After the nymphs leave the nest, usually sometime in the second instar, the female no longer cares for them, nor indeed, shows any specific reaction to her young (Lamb 1976). (I kind of like that approach too.)
Now all this nesting stuff begins in the spring, and since multiple broods are typical, continues throughout the summer. Females may mate again after the first brood, but do not have to for fertile eggs to be produced (Lamb 1976). Guess they do it for fun, huh?
Now, one question I have is how do sowbugs and earwigs get along? After all, they seem to coexist in the same environmental niche. Well, in Fulton's colonies, sowbugs were largely ignored by earwigs, mingling with the nest inhabitants without being driven off as most intruders were. However, earwigs will readily eat dead sowbugs. But of course, they will eat dead earwigs too. Intriguing, huh?
Speaking of eating, earwigs are omnivores, which means they eat both plant and animal matter. They are often pests of potatoes and grain, but in my garden they also like flower petals (roses in particular) and relish the new shoots of clematis, as I complained about earlier. Bharadwa (1966) suggests a bait of bran, molasses and Paris green in water for earwig control. Now if I just knew what Paris green was, I'd have a happier clematis! [It's a crude form of arsenic.--editor]
Oh yes. The other local earwigs are wingless Anisolabis maritima, the seaside earwig, which is found on salt water beaches and shaped a bit like a person in a mummy-type sleeping bag; Labia minor, a tiny wee earwig (which flies readily); and wingless Euborellia annulipes, the ring-legged earwig, which tends to be limited to warehouse and greenhouse locations in our area (Crawford 1985), but is more common in the midwestern and southern US. (Bharadwa 1966).
Next time you see earwigs, remember that sowbugs have made their peace with them. Maybe it's time for you to as well, especially if you know what Paris green is!
References
Bharadwa, R.K. 1966. Observations on the bionomics of Euborellia annulipes (Dermaptera: Labiduridae). Annals of the Entomological Society of America, 59(5): 441-449.
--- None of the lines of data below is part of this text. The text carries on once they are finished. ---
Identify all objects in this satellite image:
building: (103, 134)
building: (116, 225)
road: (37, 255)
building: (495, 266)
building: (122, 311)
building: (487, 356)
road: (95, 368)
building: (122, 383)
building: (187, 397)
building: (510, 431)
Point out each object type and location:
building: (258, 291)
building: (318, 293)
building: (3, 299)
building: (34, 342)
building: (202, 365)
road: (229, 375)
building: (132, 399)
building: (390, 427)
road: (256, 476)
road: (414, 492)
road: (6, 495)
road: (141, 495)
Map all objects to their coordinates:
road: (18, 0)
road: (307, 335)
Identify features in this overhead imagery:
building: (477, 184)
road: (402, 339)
Crawford, Rod. 1985. More on earwigs by the editor. Scarabogram, New Series No. 68, p. 2. November, 1985. [with all 4 spp. illustrated]
Fulton, B.B. 1924. Some habits of earwigs. Annals of the Entomological Society of America, 17: 357-367.
Lamb, Robert. 1976. Parental behavior in the Dermaptera with special reference to Forficula auricularia (Dermaptera Forficulidae). Canadian Entomologist, 108: 609-619.
Shepard, M., V.Waddil, and W. Kloft. 1973. Biology of the predaceous earwig Labidura riparia (Dermaptera: Labiduridae). Annals of the Entomological Society of America, 66: 837-841.